Dat gezegd hebbende kan overzichtelijkheid soms ook niet-menselijke levensvormen ten goede komen, ja zelfs letterlijk het leven redden. Zo rapporteerden verschillende medewerkers van het Nieuwe Instituut dat ze een meeuw hadden gezien die bekneld was geraakt tussen het gaashekwerk van Huis Sonneveld en de houten schutting van het aangrenzende Parkhotel. Bij een wilde en dichte begroeiing zou die ongelukkige meeuw vast en zeker niet zijn opgemerkt en een stille hongerdood zijn gestorven. Nu kon een reddingsoperatie in gang worden gezet. De meeuw in kwestie bleek een volwassen kleine mantelmeeuw (Larus fuscus). Die soort heeft een vleugelspanwijdte van minstens 1,2 meter, veel te wijd om op te stijgen vanuit een sleuf van hooguit 40 cm breed. Niettemin moet de vogel dat wanhopig hebben geprobeerd. De handwortelbeentjes van beide vleugels vertoonden namelijk bloedsporen. Met een schepnet en twee stokken – om de vogel op te drijven richting schepnet – is het gelukt de meeuw uit de sleuf te bevrijden. Hoe de vogel daar terecht is gekomen blijft een klein raadsel. Ik vermoed dat de meeuw argeloos van het hek naar beneden is gesprongen omdat hij iets eetbaars zag, zich niet realiserend dat er geen terugweg mogelijk was.

Eenmaal bevrijd ging de vogel uitgebreid zijn veren zitten poetsen, wat ik als een goed teken beschouwde. Daarna is de meeuw opgestegen en vermoedelijk vertrokken naar de kolonie op de Maasvlakte, zo’n 30 kilometer van hier.

 

 

EN

SOS: TRAPPED SEAGULL

 

The garden of Sonneveld House applies to a very different set of rules than the New Garden. Sonneveld House and garden form a Gesamtkunstwerk, that was restored in 2001 as much as possible to the visual and spatial situation of 1933. For the restoration of the garden, a lot of trees, shrubs and plants had to be pruned back or removed completely. In its current restored form nothing, in essence, is allowed to change. That makes this a very static garden, and therefore the exact opposite of the New Garden, where nature can takes its course to quite a large extent and where no effort is done to shape the garden towards a well-defined image. Furthermore, the garden of Sonneveld House mainly reflects the ‘functionalist’ idea of a garden as a room outside: a garden that is an extension of the home and as such tailored to human users in all aspects. The New Garden, on the other hand, expresses the Zoöp idea: a garden that explicitly wants to serve non-human life forms as well, entities which often thrive on messiness, untidyness and invisibility.
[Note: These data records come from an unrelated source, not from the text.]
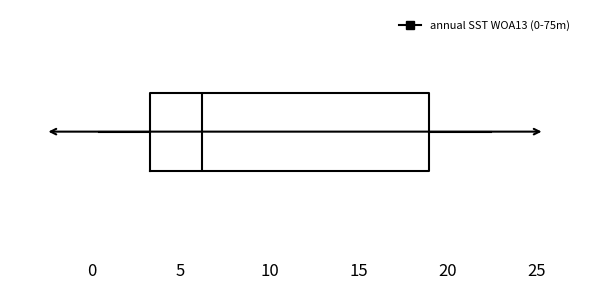

Where does the left whisker of the box end on the x-axis? The values are not printed on the chart, so give them approximately, as read against the axis.

0.5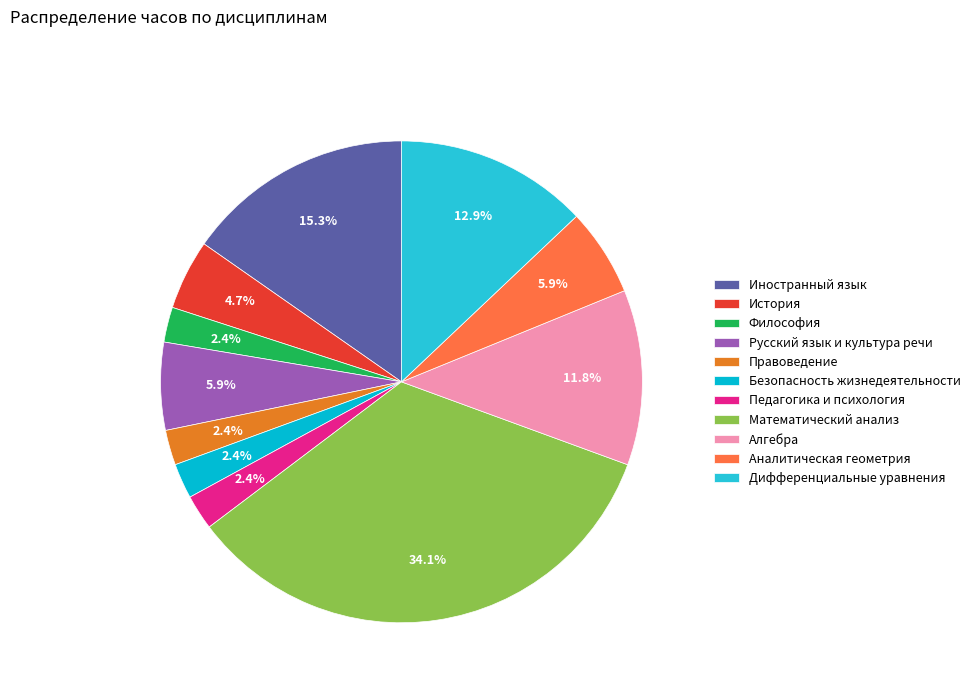

To the nearest percent, what is the difference between the Безопасность жизнедеятельности and Математический анализ slice percentages?

32%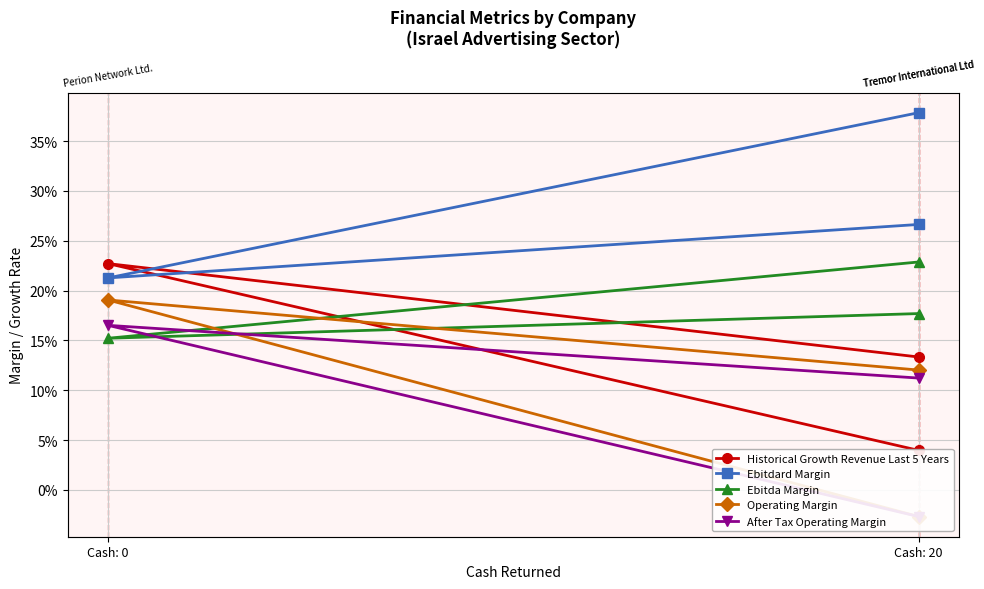

Rank the series by their maximum value, from highest to lowest.

Ebitdard Margin, Ebitda Margin, Historical Growth Revenue Last 5 Years, Operating Margin, After Tax Operating Margin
Having said that, there are situations where non-human entities benefit from being visible as well. It can even be live-saving for them. Today, for example, several employees of the Nieuwe Instituut reported that they had seen a seagull being trapped between the chain wire fence of Sonneveld House and the wooden fence of the adjacent Park Hotel. If the vegetation along those fences would be dense and wild, the trapped seagull would certainly not have been noticed and would consequently have starved there to death. Now a rescue operation could be launched. The bird in question turned out to be an adult lesser black-backed gull (Larus fuscus). That species has a wingspan of at least 1.2 meters, much too wide to take off from a slot no more than 40 cm wide. Nevertheless, the seagull must have tried to do so desperately until he started to hurt himself. The metacarpal bones of both wings showed traces of blood. With a landing net and two sticks – to drive the bird towards the net – we managed to free the seagull. How the bird got trapped between both fences remains a mystery. I suspect that it carelessly jumped down from one of the fences because it saw something edible, not realizing that there was no way back.

Once freed, the seagull started to preen its feathers extensively, which I took as a good sign. Later it probably left for the colony on the Maasvlakte, about 30 kilometers from here.